"Aujourd'hui mes copains criaient +Macron démission+. Mais pas moi, j'étais pas d'accord donc j'ai pas crié", raconte Adam, 6 ans. Depuis le début de la mobilisation des "gilets jaunes", le mouvement social inspire les plus petits, qui s'approprient le débat.
Aux côtés du foot et de la balle au prisonnier, une nouvelle mode a surgi à la récré: on joue désormais aux "gilets jaunes" contre les CRS. "Les +gilets jaunes+, c'est les méchants. Ils cassent les vitrines. Alors on fait la bagarre entre les méchants et les policiers. Moi je préfère être +gilet jaune+ que policier, j'aime pas courir", poursuit Adam, en CP dans une école du VIIIème arrondissement de Paris, quartier touché par des dégradations lors des manifestations.
Quand les enfants jouent aux “gilets jaunes et aux CRS”
On entend des +Macron démission+ à longueur de journée dans la cour, et même en classe,
confirme Emma (le prénom a été modifié), professeure de CE1 en réseau d'éducation prioritaire renforcé (Rep+) à Dreux (Eure-et-Loir). "Macron démission", c'est le nouveau refrain à la mode dans les cours d'école, référence à la chanson intitulée "Gilet jaune" et interprétée par Kopp Johnson, dont le clip a été visionné plus de 17 millions de fois sur la plateforme de streaming YouTube. "On a été obligé d'interdire ces chants, en leur expliquant qu'ils n'avaient pas à dire cela, qu'ils n'étaient pas encore électeurs", poursuit Emma. "Beaucoup d'enfants me disent: +Si je sors vite, Maman m'a promis qu'on irait voir les gilets jaunes+. Ils veulent faire des selfies avec eux, voir les camions qui klaxonnent. C'est l'attraction du quartier", raconte la professeure, dont l'école se situe à quelques centaines de mètres d'un rond-point investi par des "gilets jaunes".
Selon la pédopsychiatre Marie-Rose Moro, rien d'étonnant à ce comportement né après l'acte premier du mouvement le 17 novembre: "Ce qui préoccupe la société arrive dans les cours d'école", dit-elle à l'AFP. "Plus le réel est violent et inquiétant, plus les enfants essaient de l'apprivoiser par leurs jeux, leurs mises en scène et leurs discussions"."C'est qui le méchant ?"

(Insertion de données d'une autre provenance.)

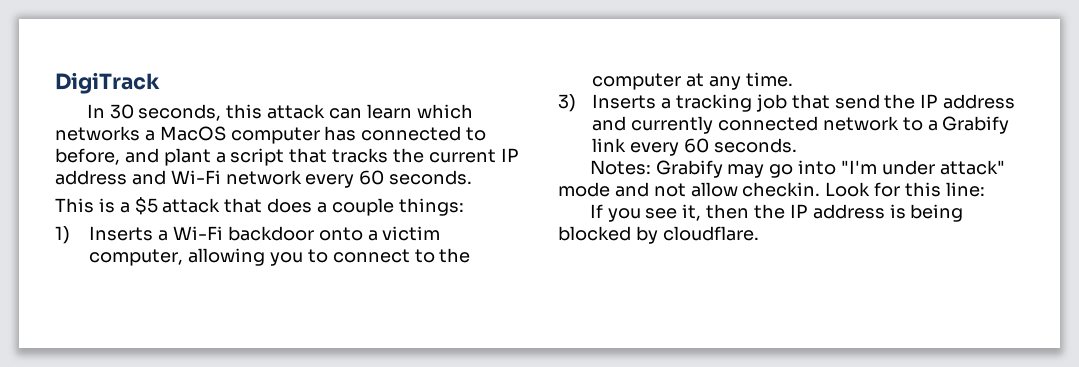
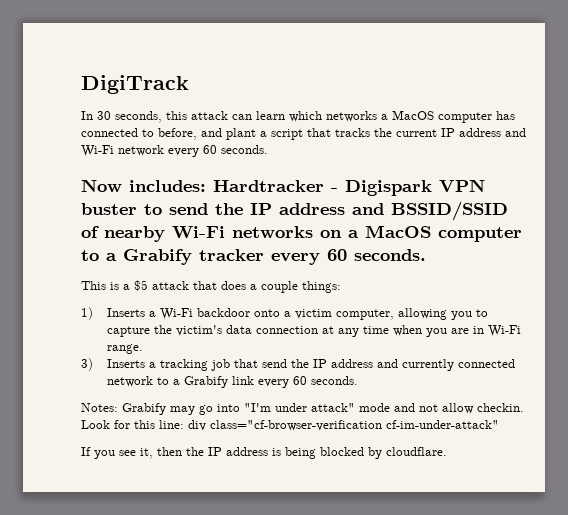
(473, 177) none -> [81,179,485,196] [81,201,508,221] [81,225,522,242] [81,249,426,265] // Now includes: Hardtracker - Digispark VPN buster to send the IP address and BSSID/SSID of nearby Wi-Fi networks on a MacOS computer to a Grabify tracker every 60 seconds.
[332,248,471,263] [592,72,793,90] connect to the computer at any time. -> [106,325,521,337] [106,344,143,354] capture the victim's data connection at any time when you are in Wi-Fi range.
(985, 189) none -> [188,420,499,431] div class="cf-browser-verification cf-im-under-attack"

Dans l'école d'Inaê et Louise, 9 ans, les "gilets jaunes" ont inspiré une pièce de théâtre dans laquelle les élèves doivent inventer des lois "qui révolteraient les enfants, comme supprimer la récréation", explique Louise. "On fait ça pour comprendre qu'il y a des bonnes raisons pour lesquelles ils manifestent, et des mauvaises raisons", renchérit Inaê, scolarisée, comme sa copine, dans le XXème arrondissement de la capitale, et qui en a "un petit peu marre des manifestations".Safa, 5 ans, élève à Saint-Gratien dans le Val d'Oise, trouve, elle aussi, les "+gilets jaunes+ pas très gentils" depuis qu'un camion qui devait livrer des repas pour sa cantine a été bloqué par la mobilisation. A la sortie de l'école, les questions continuent: "Lorsqu'on a tenté d'expliquer la situation à notre fille, sa réaction a été +C'est qui le méchant?+.C'est finalement
assez complexe d'expliquer cela et de parler pour la première fois politique avec notre fille de 5 ans", constate Clémentine, mère d'une élève en grande section de maternelle à Dijon (Côte-d'Or). "Quand je fais la manif chaque samedi, mes enfants se demandent +mais Maman, elle va rentrer comment? Défigurée?+" remarque quant à elle Pauline, "gilet jaune" à Saint-Etienne (Loire). Pour calmer les inquiétudes des enfants, Marie-Rose Moro conseille "de leur parler sincèrement de tout, sans tabou, y compris de la violence et de ce que demandent les gilets jaunes".
En classe, certains enseignants décident d'ailleurs de discuter directement du mouvement avec leurs élèves. "Je leur ai expliqué la différence entre +gilets jaunes+ et casseurs. A regarder les images à la télé, c'était un peu confus pour eux", explique Stéphanie, enseignante à Salbris (Loir-et-Cher).
D'autres, comme Cécile, professeure des écoles près de Biarritz (Pyrénées-Atlantiques), préfèrent "ne pas trop en parler" pour éviter un débat "qui devient vite politique".
En attendant, du haut de ses huit ans, Margaux, élève à Bidart, dans le sud-ouest, n'a qu'une idée en tête: le carnaval. "Le thème c'est la mer, alors on va tous défiler comme les +gilets jaunes+ mais avec des gilets bleus et écrire +Non à la pollution+ dans le dos".